> **Exercício A**
Segundo o texto extraído, de quantos por cento seria a desaceleração interna que, na mensagem de Hugh, os países em dificuldades na zona do euro teriam de suportar?
> **Exercício B**
Relacione todos os países da zona do euro em dificuldades mencionados no texto extraído.
> **Exercício C**
Reescreva de forma mais concisa o parágrafo do texto extraído iniciado por "A mensagem sombria de Hugh", preservando seus fatos principais.

> **Texto extraído**
——————

“Tenho sido apresentado a todo tipo de gente interessante, e que ainda paga para almoçar comigo.”| Foto: Lourdes Segade/The New York Times

Crise

Chave do problema está na demografia

A mensagem sombria de Hugh, em colunas de jornal, aparições na televisão e em rádios espanholas e reuniões com autoridades, é quase sempre a mesma: uma vez que a Espanha e outros países em dificuldades na zona do euro, como Grécia, Portugal, Irlanda e Itália, não podem desvalorizar a moeda de forma unilateral, têm poucas alternativas a não ser suportar, em vez disso, o que seria essencialmente uma desaceleração interna de 20%. Isso significa que os salários dos setores público e privado precisam ser reduzidos nessa proporção, aproximadamente, se esses países quiserem algum dia recuperar competitividade, aumentar as exportações e levantar o dinheiro necessário para pagar suas dívidas.

——————

[Entradas salvas]
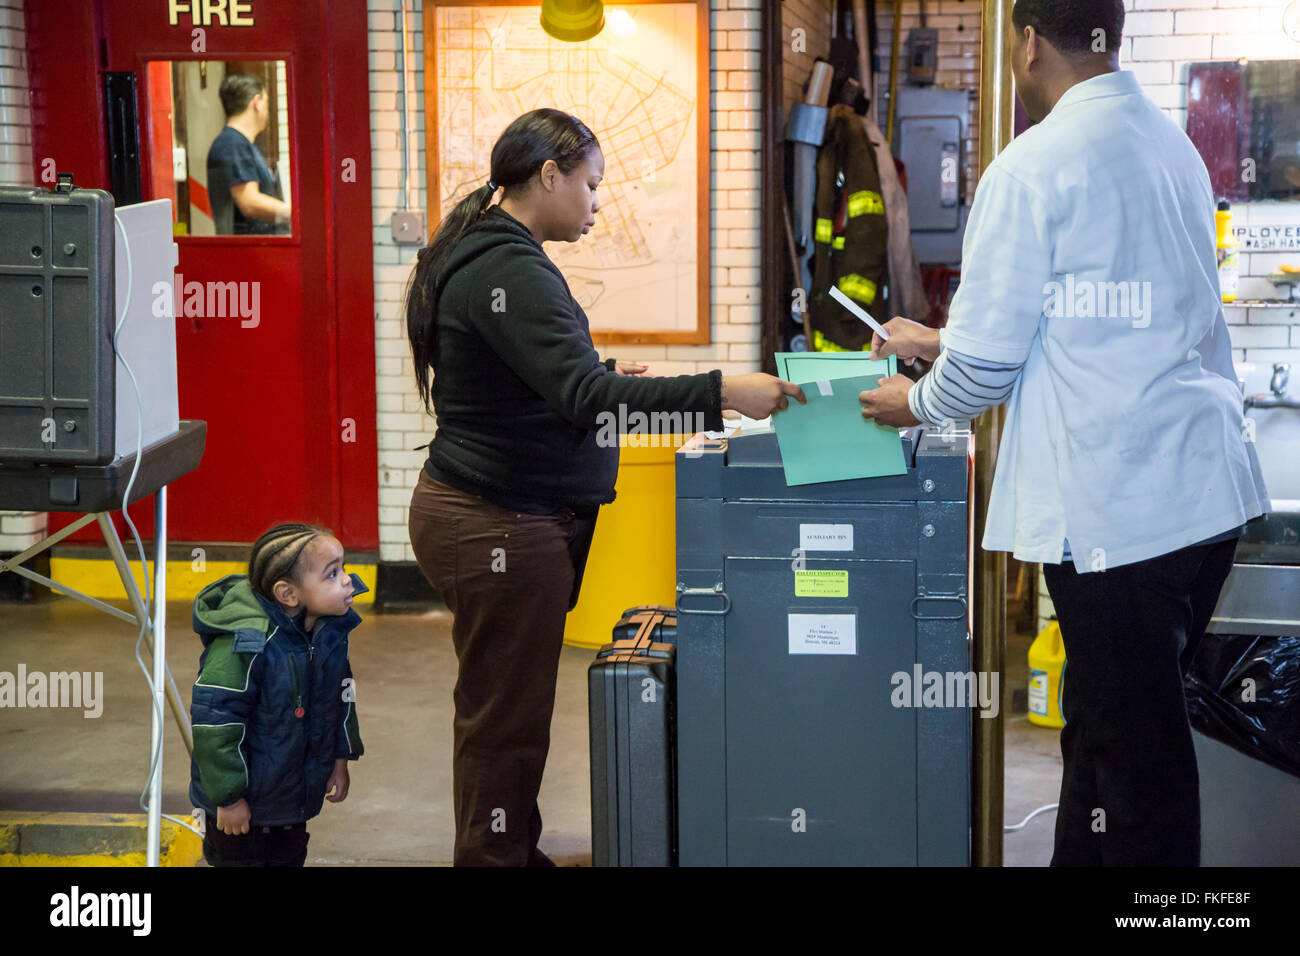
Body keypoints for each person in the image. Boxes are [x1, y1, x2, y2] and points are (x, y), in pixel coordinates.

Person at [859, 0, 1269, 866]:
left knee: (1139, 771)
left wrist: (917, 400)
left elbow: (981, 376)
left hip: (1119, 516)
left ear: (1028, 40)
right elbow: (1111, 319)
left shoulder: (1032, 168)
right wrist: (943, 341)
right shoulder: (1175, 149)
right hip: (1200, 504)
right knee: (1103, 728)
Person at [405, 107, 804, 866]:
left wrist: (608, 380)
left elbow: (554, 385)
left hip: (491, 515)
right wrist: (725, 391)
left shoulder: (495, 251)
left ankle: (512, 850)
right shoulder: (509, 268)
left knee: (503, 712)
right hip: (497, 524)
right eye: (590, 185)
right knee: (504, 722)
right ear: (548, 176)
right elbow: (586, 399)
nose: (596, 203)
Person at [189, 523, 365, 867]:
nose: (347, 580)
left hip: (290, 803)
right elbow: (215, 722)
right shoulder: (246, 644)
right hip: (241, 816)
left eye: (343, 567)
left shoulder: (325, 634)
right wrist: (229, 797)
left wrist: (340, 759)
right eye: (331, 574)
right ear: (288, 594)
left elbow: (340, 700)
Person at [206, 71, 291, 235]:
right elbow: (249, 203)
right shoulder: (232, 144)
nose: (267, 111)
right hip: (247, 252)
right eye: (266, 103)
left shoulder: (239, 144)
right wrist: (294, 213)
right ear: (257, 102)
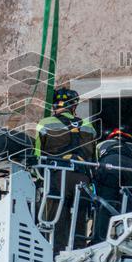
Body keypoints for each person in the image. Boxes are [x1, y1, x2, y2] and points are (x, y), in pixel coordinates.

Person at [34, 88, 98, 252]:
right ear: (74, 106)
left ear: (54, 105)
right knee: (79, 222)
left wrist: (37, 178)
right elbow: (94, 159)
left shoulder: (45, 123)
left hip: (57, 177)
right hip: (82, 180)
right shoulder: (89, 127)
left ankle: (56, 257)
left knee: (55, 222)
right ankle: (78, 258)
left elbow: (37, 156)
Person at [91, 127, 132, 244]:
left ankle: (99, 240)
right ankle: (129, 241)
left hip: (109, 169)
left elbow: (93, 165)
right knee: (130, 207)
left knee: (105, 204)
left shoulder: (101, 145)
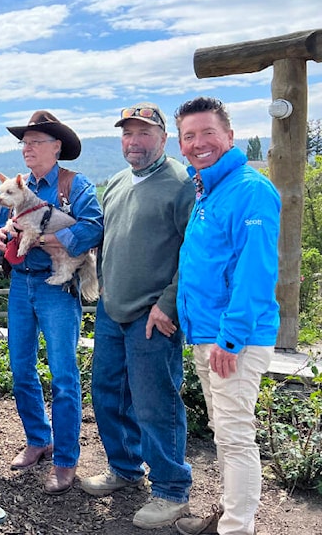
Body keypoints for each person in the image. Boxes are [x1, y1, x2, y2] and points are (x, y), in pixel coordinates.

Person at [80, 103, 195, 528]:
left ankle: (171, 489)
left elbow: (193, 253)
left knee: (155, 405)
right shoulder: (116, 182)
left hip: (153, 316)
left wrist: (168, 303)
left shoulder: (181, 184)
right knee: (107, 394)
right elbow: (107, 241)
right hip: (113, 310)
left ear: (163, 139)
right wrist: (106, 285)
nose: (134, 141)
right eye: (128, 133)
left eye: (144, 133)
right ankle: (125, 469)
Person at [172, 97, 280, 535]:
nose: (199, 143)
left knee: (235, 436)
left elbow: (256, 271)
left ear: (230, 136)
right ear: (180, 144)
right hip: (207, 333)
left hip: (234, 338)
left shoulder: (250, 190)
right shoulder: (207, 190)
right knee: (224, 432)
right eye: (189, 136)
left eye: (208, 133)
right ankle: (232, 515)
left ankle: (237, 528)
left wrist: (231, 338)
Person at [0, 110, 103, 495]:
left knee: (64, 376)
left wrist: (53, 242)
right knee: (21, 368)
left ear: (57, 147)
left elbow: (94, 227)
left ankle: (66, 460)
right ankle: (39, 439)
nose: (28, 148)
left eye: (36, 142)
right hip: (22, 284)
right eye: (25, 142)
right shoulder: (17, 189)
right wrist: (2, 235)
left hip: (57, 287)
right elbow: (12, 227)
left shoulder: (74, 185)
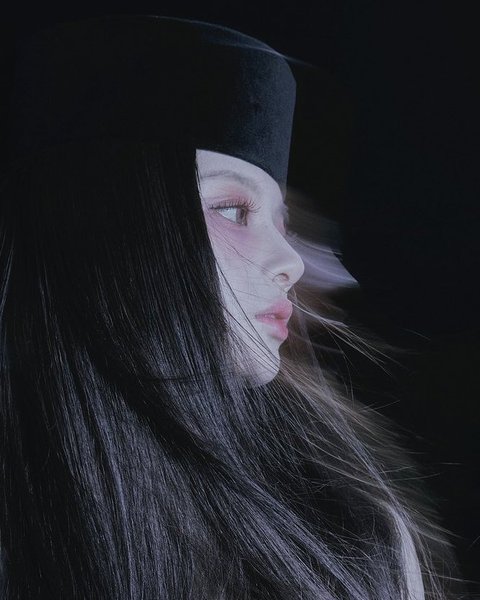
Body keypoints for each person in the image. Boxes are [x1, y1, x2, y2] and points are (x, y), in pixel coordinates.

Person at [0, 14, 465, 599]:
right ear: (106, 229)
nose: (292, 263)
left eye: (282, 222)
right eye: (231, 209)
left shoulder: (354, 532)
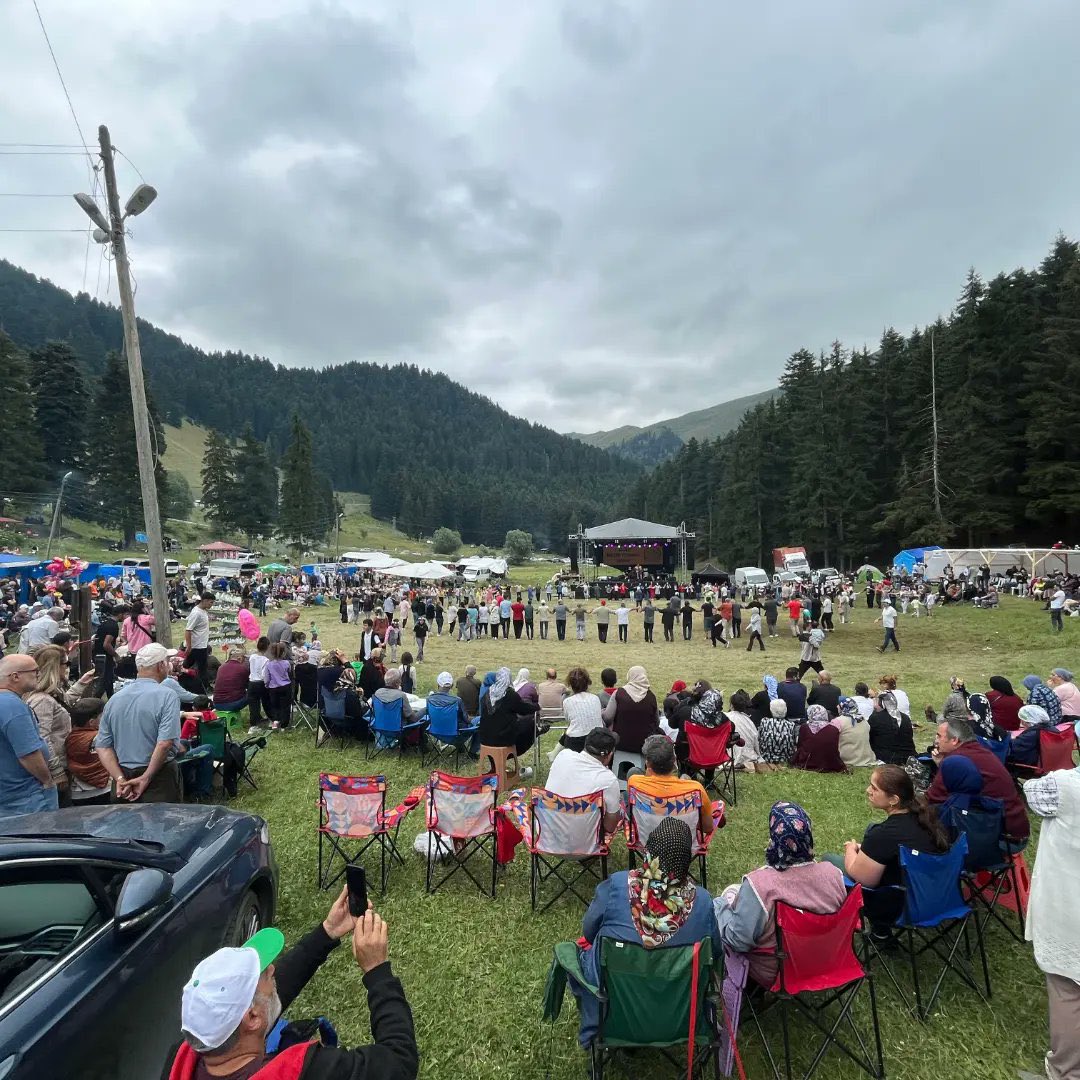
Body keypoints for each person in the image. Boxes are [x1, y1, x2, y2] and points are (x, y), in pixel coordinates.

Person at [170, 887, 417, 1080]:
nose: (273, 969)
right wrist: (377, 971)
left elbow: (266, 1001)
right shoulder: (309, 1072)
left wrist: (327, 931)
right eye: (266, 975)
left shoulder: (196, 1056)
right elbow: (399, 1061)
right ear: (252, 1018)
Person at [568, 818, 721, 1047]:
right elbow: (716, 957)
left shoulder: (617, 885)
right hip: (680, 1019)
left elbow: (589, 933)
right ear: (687, 860)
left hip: (614, 1017)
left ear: (648, 853)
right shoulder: (703, 903)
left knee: (583, 955)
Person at [714, 802, 847, 987]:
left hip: (777, 970)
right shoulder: (834, 875)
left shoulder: (760, 886)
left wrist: (720, 907)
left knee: (726, 897)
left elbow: (738, 941)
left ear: (775, 837)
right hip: (825, 960)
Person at [828, 765, 949, 940]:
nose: (868, 790)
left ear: (893, 799)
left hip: (898, 906)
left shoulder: (883, 835)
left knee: (830, 860)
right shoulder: (927, 821)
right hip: (935, 896)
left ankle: (877, 931)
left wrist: (851, 849)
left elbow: (864, 879)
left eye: (874, 788)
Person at [1023, 766, 1080, 1079]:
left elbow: (1031, 791)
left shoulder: (1064, 786)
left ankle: (1067, 1070)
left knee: (1068, 989)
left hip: (1070, 905)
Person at [95, 643, 185, 803]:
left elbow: (103, 746)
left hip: (122, 774)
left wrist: (119, 779)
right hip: (158, 775)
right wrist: (146, 777)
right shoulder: (167, 695)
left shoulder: (115, 699)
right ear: (160, 665)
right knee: (162, 825)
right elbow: (165, 743)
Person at [926, 717, 1030, 843]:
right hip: (1015, 824)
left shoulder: (956, 759)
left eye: (939, 736)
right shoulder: (979, 751)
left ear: (954, 740)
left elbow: (933, 798)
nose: (936, 741)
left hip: (1001, 835)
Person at [25, 643, 94, 803]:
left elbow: (63, 703)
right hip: (54, 767)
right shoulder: (42, 700)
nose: (68, 667)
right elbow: (42, 738)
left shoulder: (52, 693)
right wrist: (56, 771)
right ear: (55, 667)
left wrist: (81, 684)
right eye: (66, 664)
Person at [0, 653, 58, 815]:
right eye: (34, 671)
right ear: (15, 676)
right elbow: (28, 754)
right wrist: (47, 780)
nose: (38, 675)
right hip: (23, 798)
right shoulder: (13, 706)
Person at [629, 735, 716, 838]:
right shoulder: (695, 789)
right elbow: (708, 827)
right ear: (674, 761)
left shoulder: (634, 782)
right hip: (685, 847)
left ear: (647, 763)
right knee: (685, 777)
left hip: (645, 845)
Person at [545, 727, 622, 834]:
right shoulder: (609, 780)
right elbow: (610, 827)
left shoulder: (563, 755)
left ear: (585, 745)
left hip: (547, 836)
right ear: (609, 755)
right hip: (585, 844)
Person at [478, 666, 539, 765]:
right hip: (503, 739)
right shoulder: (510, 694)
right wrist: (537, 707)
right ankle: (538, 731)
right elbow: (523, 709)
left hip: (484, 737)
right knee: (529, 723)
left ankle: (495, 767)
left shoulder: (487, 693)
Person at [601, 666, 660, 754]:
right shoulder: (651, 697)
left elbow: (607, 718)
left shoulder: (618, 693)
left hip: (621, 744)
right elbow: (656, 722)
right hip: (644, 745)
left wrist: (602, 712)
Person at [64, 697, 111, 804]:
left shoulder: (70, 737)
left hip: (77, 792)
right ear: (92, 722)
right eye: (103, 716)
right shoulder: (100, 738)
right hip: (102, 790)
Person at [560, 666, 605, 752]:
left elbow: (567, 719)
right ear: (587, 683)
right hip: (596, 739)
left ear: (571, 684)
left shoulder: (567, 701)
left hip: (576, 741)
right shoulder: (595, 698)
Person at [866, 690, 916, 765]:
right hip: (908, 755)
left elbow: (869, 738)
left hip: (885, 756)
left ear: (881, 703)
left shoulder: (875, 717)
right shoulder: (905, 718)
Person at [792, 704, 846, 773]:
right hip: (829, 763)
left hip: (808, 762)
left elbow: (800, 745)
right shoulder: (834, 729)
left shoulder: (805, 727)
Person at [726, 689, 765, 772]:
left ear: (732, 705)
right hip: (748, 755)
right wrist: (758, 754)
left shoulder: (726, 717)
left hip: (731, 754)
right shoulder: (749, 721)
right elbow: (755, 740)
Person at [91, 602, 124, 698]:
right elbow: (106, 644)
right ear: (120, 614)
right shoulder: (113, 626)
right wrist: (116, 655)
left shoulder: (105, 623)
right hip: (105, 656)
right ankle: (96, 699)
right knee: (105, 680)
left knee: (107, 681)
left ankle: (109, 699)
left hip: (98, 654)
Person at [183, 593, 215, 682]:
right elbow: (188, 630)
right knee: (202, 669)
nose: (211, 605)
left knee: (188, 665)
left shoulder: (203, 610)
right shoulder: (196, 613)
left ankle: (182, 678)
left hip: (202, 644)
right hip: (197, 646)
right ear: (204, 600)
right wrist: (189, 646)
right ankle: (204, 687)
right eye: (211, 603)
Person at [214, 645, 251, 713]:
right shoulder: (242, 668)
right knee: (254, 692)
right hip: (233, 703)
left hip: (217, 704)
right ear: (239, 658)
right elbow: (249, 685)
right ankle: (255, 719)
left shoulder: (221, 667)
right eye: (244, 658)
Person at [265, 642, 293, 730]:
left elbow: (266, 677)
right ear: (284, 653)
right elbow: (289, 672)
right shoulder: (287, 663)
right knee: (285, 706)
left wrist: (267, 684)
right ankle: (284, 725)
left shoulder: (269, 664)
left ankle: (275, 721)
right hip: (285, 686)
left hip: (273, 688)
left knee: (274, 705)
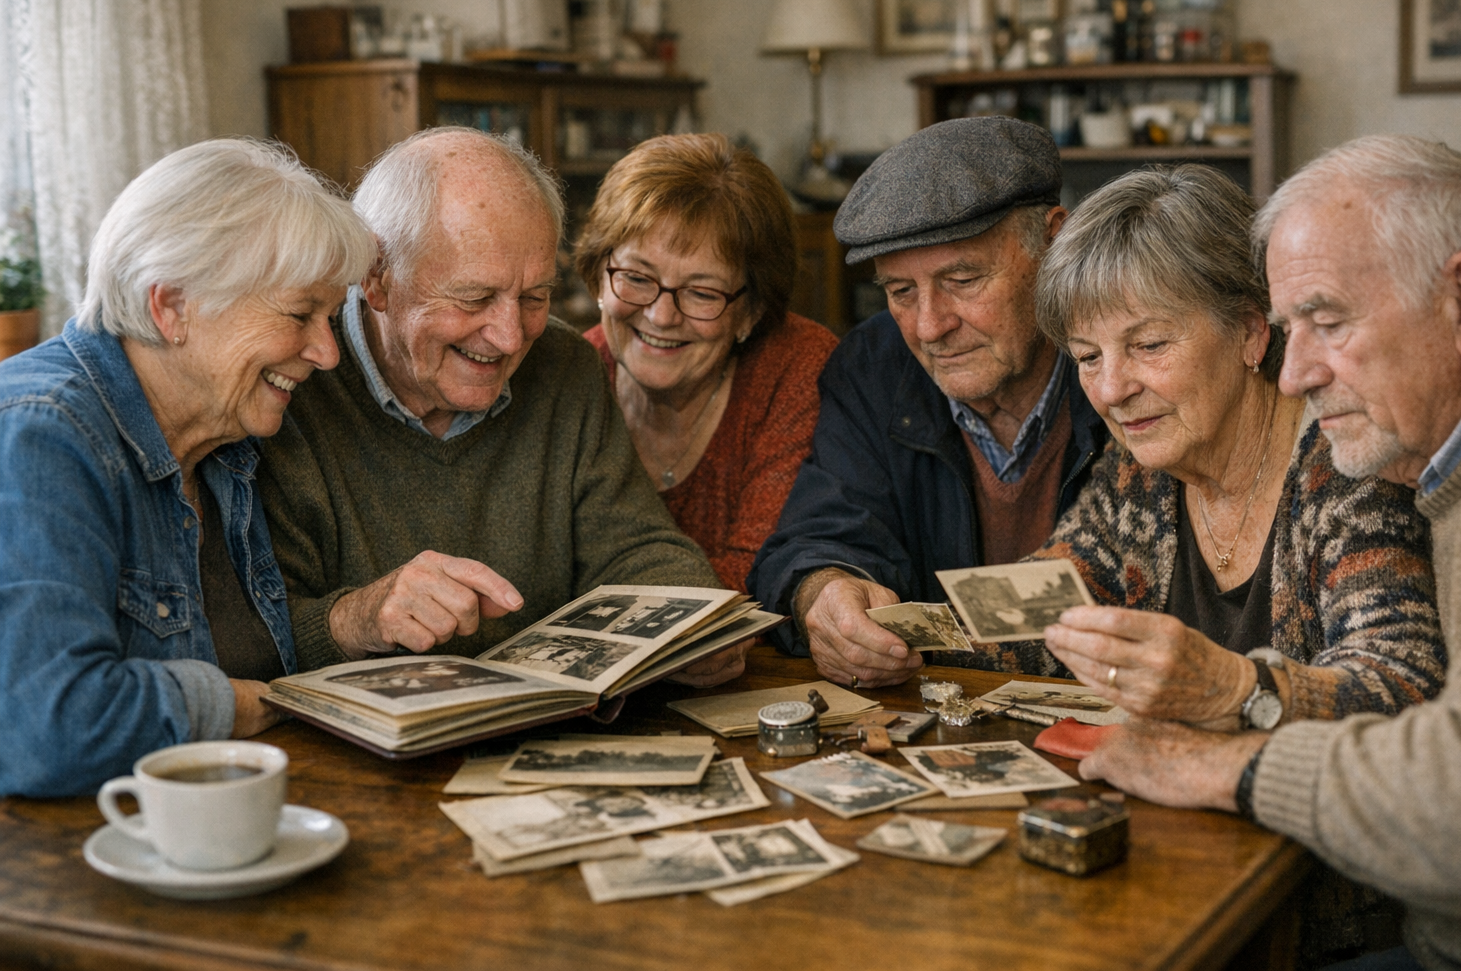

——————

> **Resposta A**
De 20%.

> **Resposta B**
Espanha, Grécia, Portugal, Irlanda e Itália.

> **Resposta C**
Em colunas de jornal, na televisão, em rádios espanholas e em reuniões com autoridades, Hugh repete quase sempre a mesma mensagem sombria. A Espanha e outros países em dificuldades na zona do euro, como Grécia, Portugal, Irlanda e Itália, não podem desvalorizar a moeda de forma unilateral. Por isso, têm poucas alternativas além de suportar uma desaceleração interna de 20%. Os salários públicos e privados precisariam cair aproximadamente nessa proporção para que esses países recuperem competitividade, aumentem as exportações e levantem o dinheiro necessário para pagar suas dívidas.